Economipedia amplía la definición: “Un banco es un tipo de entidad financiera de crédito cuyo principal fin es el control y la administración del dinero, por medio de distintos servicios ofrecidos como el almacenaje de grandes cantidades de dinero, realización de operaciones financieras o la concesión de préstamos o créditos, entre otros”.
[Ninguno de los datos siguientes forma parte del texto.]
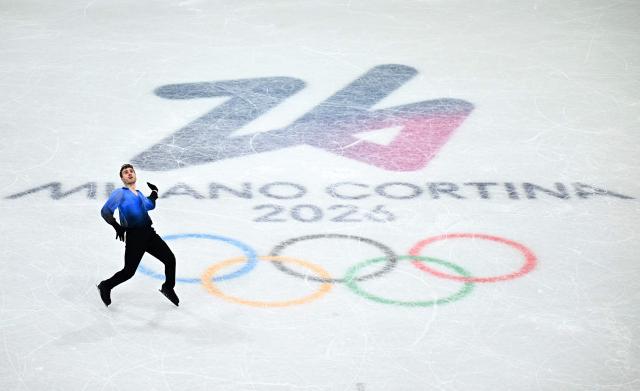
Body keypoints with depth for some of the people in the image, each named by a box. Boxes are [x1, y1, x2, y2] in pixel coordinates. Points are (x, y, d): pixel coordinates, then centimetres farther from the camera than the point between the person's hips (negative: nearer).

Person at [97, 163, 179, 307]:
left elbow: (150, 206, 41)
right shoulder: (120, 193, -2)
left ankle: (168, 288, 24)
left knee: (170, 259, 2)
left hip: (149, 233, 6)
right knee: (129, 271, -6)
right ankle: (105, 287, 19)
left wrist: (154, 193, 26)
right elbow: (105, 211, -11)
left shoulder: (138, 193, 20)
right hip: (134, 237, -6)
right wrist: (116, 226, -23)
Los bancos, en conjunto, conforman a la banca de un país o una región. Existen diferentes tipos de banco, clasificación que corresponde a elementos como la propiedad y el tipo de operaciones que realizan. Se desarrollará a continuación:

Según su propiedad:

  1. Banco público: su capital es aportado por el Estado. 
  2. Banco privado: su capital es aportado por accionistas particulares. 
  3. Banco mixto: su capital es aportado tanto por privados como por el sector público.

Según su actividad:

  1. Banco Central: es el encargado de emitir los billetes y monedas, resguardar el valor de la moneda y, entre muchas otras funciones, regular la actividad del resto de los bancos.
  2. Bancos comerciales: son aquellos que reciben los fondos en forma de depósito y, con base en estos y agregando recursos propios, otorga préstamos, créditos y otros. Realizan y ponen a disposición del público su estructura para realizar múltiples operaciones comerciales de las cuales obtiene un porcentaje de ganancia.
  3. Bancos de empresas: funcionan de manera similar a los bancos comerciales, pero su foco de atención son las corporaciones de diversos tamaños, es decir, no tienen clientes personales. Comercializan, para empresas privadas, productos muy específicos como descuentos de efectos, líneas de crédito o gestión de recibos.
  4. Bancos de consumo: son todo lo contrario a la clasificación anterior, ya que se enfocan solo a las personas y por ello los productos que ofrecen están limitados a las cuentas corrientes, tarjetas de crédito, hipotecas y créditos de consumo. Su negocio es minorista.
  5. Bancos de tesorería: estos trabajan directamente con las operaciones entre empresas o incluso entre bancos.
  6. Bancos hipotecarios: se encargan de atender las necesidades de financiamiento que tienen los clientes que desean obtener créditos dejando como garantía una vivienda de su propiedad y, sobre todo, aquellos que desean vender, comprar y reformar viviendas, garajes, locales comerciales e inmuebles de todo tipo.
  7. Bancos de inversión: actúan como asesores de clientes interesados en la compra y venta de acciones.